Friday, December 28, 2012
Don't Make These Common Entrepreneur Mistakes
One of the most common mistakes entrepreneurs make in building their business is that they assume that some outside funding source will give them the cash to build their business. Statistically, the chances that an angel or venture capital investor will fund their business are about 1% to 4%. This is why it is critical to learn to bootstrap a business in its first year. This means that getting paying customers in the early stages in order to prove there is a viable business is critical.
Here are four other common mistakes:
1. Projecting revenues that are based how big the market is. Many entrepreneurs think it will be easy to build a business since all they have to do is “capture 1% of the market.” Many times they “mis-size” their market or do not have enough capital to exploit actually it.

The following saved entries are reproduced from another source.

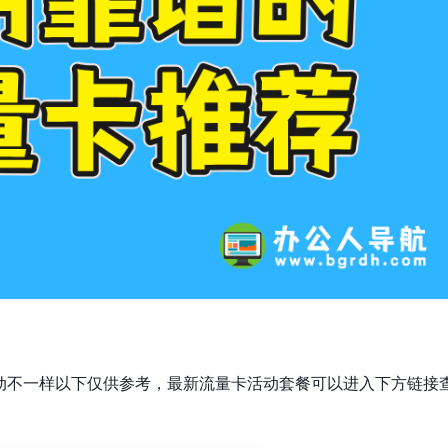
动不一样以下仅供参考，最新流量卡活动套餐可以进入下方链接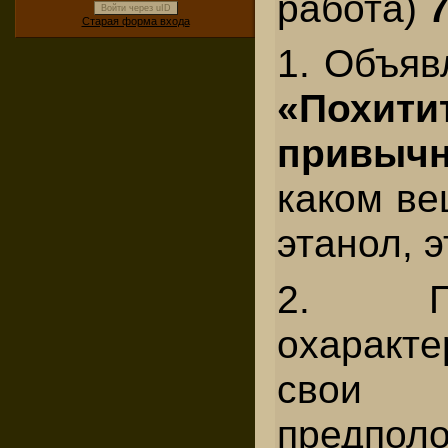
работа)
Войти через uID
Старая форма входа
1. Объяв
«Похити
привыч
каком ве
этанол, 
2. П
охаракте
свои
предполо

Every entrepreneur needs to show how they can build revenues from the ground up with an appropriate sales and marketing strategy.

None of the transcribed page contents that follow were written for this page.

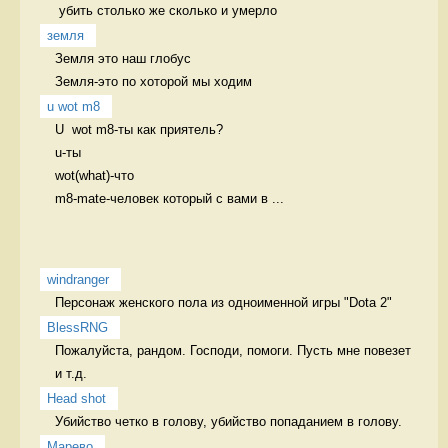
 убить столько же сколько и умерло 
земля
Земля это наш глобус

Земля-это по хоторой мы ходим 
u wot m8
U  wot m8-ты как приятель?

u-ты

wot(what)-что

m8-mate-человек который с вами в ...
windranger
Персонаж женского пола из одноименной игры "Dota 2" 
BlessRNG
Пожалуйста, рандом. Господи, помоги. Пусть мне повезет 
и т.д. 
Head shot
Убийство четко в голову, убийство попаданием в голову. 
Марево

2. Thinking their competitive advantage is based on “superior quality” of their product or that it is “first to market”. Every entrepreneur needs to assume that someone with more capital can always build a better mousetrap. Being first or the “best game in town” is never a long-term competitive advantage.
3. Waiting until the business is out of money before looking for other capital. If an entrepreneur runs out of cash, they are out of business. It is best to have 3 months of working capital in the bank to cover any contingency. (Remember, a business never goes to zero revenue overnight so the capital can last 6-9 months in a downturn.) This will prevent an entrepreneur from having to negotiate debt or investment terms when they are financially desperate.
4. Not focusing on the shareholder returns.